Однако ряд целей, провозглашенных в Концепции развития здравоохранения и медицинской науки в Российской Федерации не достигнут не только из-за недостаточности финансирования отрасли, но и во многом благодаря сложившейся неверной кадровой политики при реформировании здравоохранения в 90-е годы. В ряде субъектов Российской Федерации это привело к многочисленным кадровым перестановкам, приходу к управлению органами здравоохранения «политических» руководителей. В Приморском крае за последние 5 лет сменилось 4 руководителя департамента здравоохранения, причем 2 из них – за последний год; в Хабаровском крае – 3; в Магаданской области – 3.

Децентрализация управления здравоохранением принесла как положительные, так и отрицательные черты, что сказалось на нерациональном использовании ресурсов. Практически не контролируется эффективность приобретения и использования дорогостоящего медицинского оборудования, многих лекарственных препаратов и т.д.

В последние годы Минздрав России предпринимает активные меры по восстановлению управления отраслью на основе стратегии развития механизмов координационного управления. Создан институт представителей Минздрава России и Координационные Советы по здравоохранению в федеральных округах, работа которых должна быть направлена на координацию деятельности всех звеньев системы здравоохранения в округе. Однако в рамках действующего нормативно правового поля они не обладают для этого ни полномочиями, ни ресурсами.

Анализ работы системы здравоохранения в регионах ДВФО показывает, что в настоящее время преодоление ими самостоятельно сложившейся неэффективной практики организации, оказания и управления медицинской помощью населению вряд ли возможно. Отрасль во многом работает «с колес», в режиме «пожарной команды», занимаясь решением тактических вопросов. Отсутствие стратегии не позволяет системе здравоохранения развиваться.

Основные положения Концепции развития здравоохранения и медицинской науки безусловно являются стратегией развития здравоохранения для всех субъектов Российской Федерации. Однако при реализации основных положений Концепции в Дальневосточном федеральном округе необходимо учитывать следующие обстоятельства.

Во-первых, все субъекты федерации Дальневосточного федерального округа относятся к депрессивным территориям.

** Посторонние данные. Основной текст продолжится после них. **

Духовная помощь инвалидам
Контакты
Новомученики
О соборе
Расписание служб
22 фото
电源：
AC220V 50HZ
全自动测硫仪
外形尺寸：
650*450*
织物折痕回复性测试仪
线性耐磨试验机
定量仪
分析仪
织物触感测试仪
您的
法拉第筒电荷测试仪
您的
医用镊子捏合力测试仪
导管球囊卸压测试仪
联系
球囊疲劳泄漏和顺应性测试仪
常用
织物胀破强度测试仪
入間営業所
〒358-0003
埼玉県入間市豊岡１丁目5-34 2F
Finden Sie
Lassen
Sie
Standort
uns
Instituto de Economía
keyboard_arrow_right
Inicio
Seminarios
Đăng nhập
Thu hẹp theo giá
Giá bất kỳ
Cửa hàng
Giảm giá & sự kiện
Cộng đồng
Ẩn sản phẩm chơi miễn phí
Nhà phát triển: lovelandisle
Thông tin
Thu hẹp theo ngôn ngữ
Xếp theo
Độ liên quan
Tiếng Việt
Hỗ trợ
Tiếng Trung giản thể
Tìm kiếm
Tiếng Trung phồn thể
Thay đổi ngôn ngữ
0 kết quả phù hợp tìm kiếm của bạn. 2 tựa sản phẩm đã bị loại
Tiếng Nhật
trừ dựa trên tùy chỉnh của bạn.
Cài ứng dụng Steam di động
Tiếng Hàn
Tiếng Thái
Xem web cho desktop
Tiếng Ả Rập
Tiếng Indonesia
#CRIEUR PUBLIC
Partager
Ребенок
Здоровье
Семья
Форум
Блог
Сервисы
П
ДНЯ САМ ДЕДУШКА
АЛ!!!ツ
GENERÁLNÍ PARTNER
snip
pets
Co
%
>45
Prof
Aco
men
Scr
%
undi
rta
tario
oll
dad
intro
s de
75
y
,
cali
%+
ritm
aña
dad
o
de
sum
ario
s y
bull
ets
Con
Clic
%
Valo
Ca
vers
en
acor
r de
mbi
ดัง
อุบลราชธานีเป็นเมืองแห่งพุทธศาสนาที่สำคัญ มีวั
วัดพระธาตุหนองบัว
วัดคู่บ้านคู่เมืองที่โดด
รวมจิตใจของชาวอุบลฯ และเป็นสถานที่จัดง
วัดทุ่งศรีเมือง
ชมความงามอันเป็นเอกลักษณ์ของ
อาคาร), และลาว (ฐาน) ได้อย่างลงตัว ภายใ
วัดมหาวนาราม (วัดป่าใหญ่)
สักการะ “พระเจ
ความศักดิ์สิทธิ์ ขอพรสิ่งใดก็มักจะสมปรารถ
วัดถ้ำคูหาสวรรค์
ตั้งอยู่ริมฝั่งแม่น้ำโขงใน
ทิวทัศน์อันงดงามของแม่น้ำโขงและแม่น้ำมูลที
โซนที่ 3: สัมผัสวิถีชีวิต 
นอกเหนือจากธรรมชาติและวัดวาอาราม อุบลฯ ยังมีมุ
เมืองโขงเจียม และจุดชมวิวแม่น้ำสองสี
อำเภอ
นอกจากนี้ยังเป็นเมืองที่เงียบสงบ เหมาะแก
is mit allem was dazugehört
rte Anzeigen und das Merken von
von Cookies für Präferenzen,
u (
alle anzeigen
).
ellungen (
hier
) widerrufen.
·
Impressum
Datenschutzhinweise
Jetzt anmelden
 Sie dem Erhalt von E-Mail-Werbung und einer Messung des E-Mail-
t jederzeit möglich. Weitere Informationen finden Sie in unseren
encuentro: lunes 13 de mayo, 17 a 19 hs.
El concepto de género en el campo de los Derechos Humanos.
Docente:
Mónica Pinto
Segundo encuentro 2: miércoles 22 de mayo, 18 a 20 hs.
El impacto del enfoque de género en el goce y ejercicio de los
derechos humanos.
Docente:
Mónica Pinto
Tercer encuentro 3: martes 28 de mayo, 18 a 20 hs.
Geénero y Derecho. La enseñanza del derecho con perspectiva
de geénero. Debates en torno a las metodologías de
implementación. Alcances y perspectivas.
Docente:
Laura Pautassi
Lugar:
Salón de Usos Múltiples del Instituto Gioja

Такой ситуации нет ни в одном другом федеральном округе.

Во вторых, анализ работы отрасли в округе показал, что в региональных органах управления здравоохранением Дальневосточного федерального округа отсутствует стратегическое планирование, прогнозирование и управление.

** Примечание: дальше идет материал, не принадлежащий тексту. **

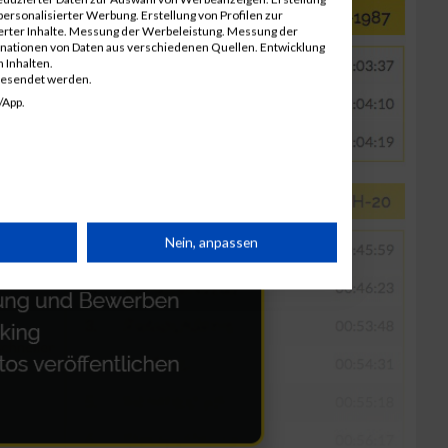
ersonalisierter Werbung. Erstellung von Profilen zur
ierter Inhalte. Messung der Werbeleistung. Messung der
inationen von Daten aus verschiedenen Quellen. Entwicklung
 Inhalten.
gesendet werden.
/App.
rät
Nein, anpassen
n
g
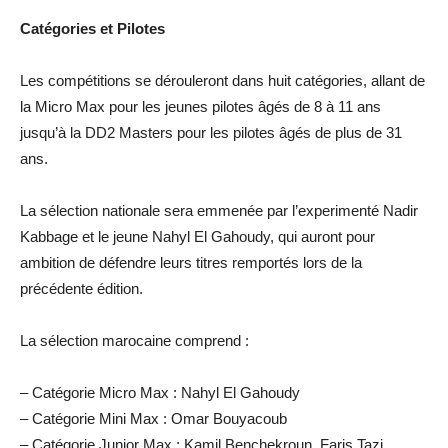
Catégories et Pilotes
Les compétitions se dérouleront dans huit catégories, allant de
la Micro Max pour les jeunes pilotes âgés de 8 à 11 ans
jusqu’à la DD2 Masters pour les pilotes âgés de plus de 31
ans.
La sélection nationale sera emmenée par l’experimenté Nadir
Kabbage et le jeune Nahyl El Gahoudy, qui auront pour
ambition de défendre leurs titres remportés lors de la
précédente édition.
La sélection marocaine comprend :
– Catégorie Micro Max : Nahyl El Gahoudy
– Catégorie Mini Max : Omar Bouyacoub
– Catégorie Junior Max : Kamil Benchekroun, Faris Tazi,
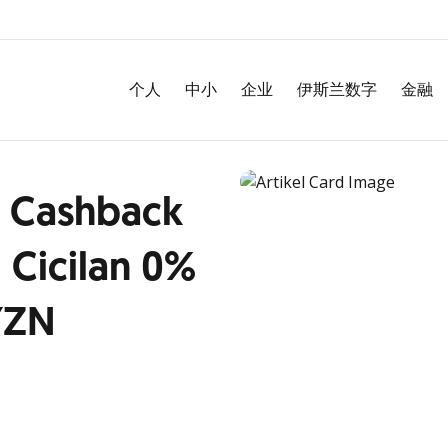
个人
中小
企业
伊斯兰数字
金融
| Cashback
 Cicilan 0%
YZN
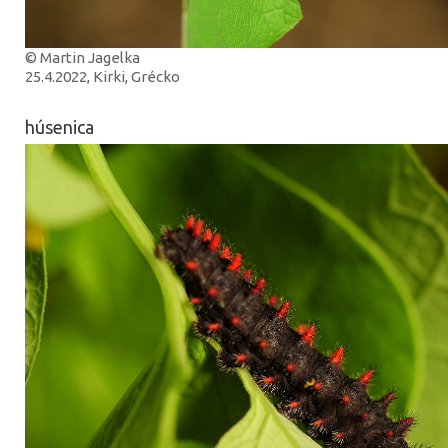
© Martin Jagelka
25.4.2022, Kirki, Grécko
húsenica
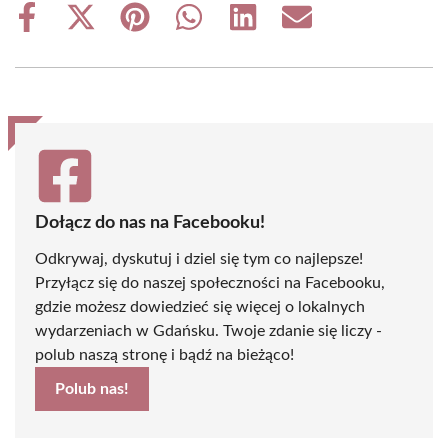
Share
Share
Share
Share
Share
Share
on
on
on
on
on
on
Facebook
X
Pinterest
WhatsApp
LinkedIn
Email
(Twitter)
Dołącz do nas na Facebooku!
Odkrywaj, dyskutuj i dziel się tym co najlepsze!
Przyłącz się do naszej społeczności na Facebooku,
gdzie możesz dowiedzieć się więcej o lokalnych
wydarzeniach w Gdańsku. Twoje zdanie się liczy -
polub naszą stronę i bądź na bieżąco!
Polub nas!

В третьих, делегированные сегодня представителю Минздрава в ДВФО информационно-аналитические функции не в состоянии изменить сложившуюся ситуацию.

В четвертых, за пореформенный период возникли и укрепились горизонтальные связи между регионами округа в рамках работы Дальневосточной медицинской ассоциации и Межрегиональной ассоциации Дальний Восток и Забайкалье.

В пятых, Дальневосточный федеральный округ обладает целым комплексом уникальных территориальных, климато-географических и социально-экономических особенностей, не имеющих аналогов не только в России, но и в мире.

Сегодня сформировалась объективная необходимость координации работы по реформированию и развитию здравоохранения, выходящая за пределы отдельных регионов. Для решения этой задачи, по нашему мнению, необходима разработка и реализация Концепции реформирования отрасли в условиях ДВФО.

В свою очередь, для реализации Концепции потребуется создание организационных структур для обеспечения координации и управления здравоохранением в Дальневосточном федеральном округе. Причем необходимо создание этих структур либо заново, либо на базе одного из федеральных учреждений, не связанных и не зависимых от региональных администраций и не заинтересованных в лоббировании интересов какого-то субъекта федерации в ущерб другим.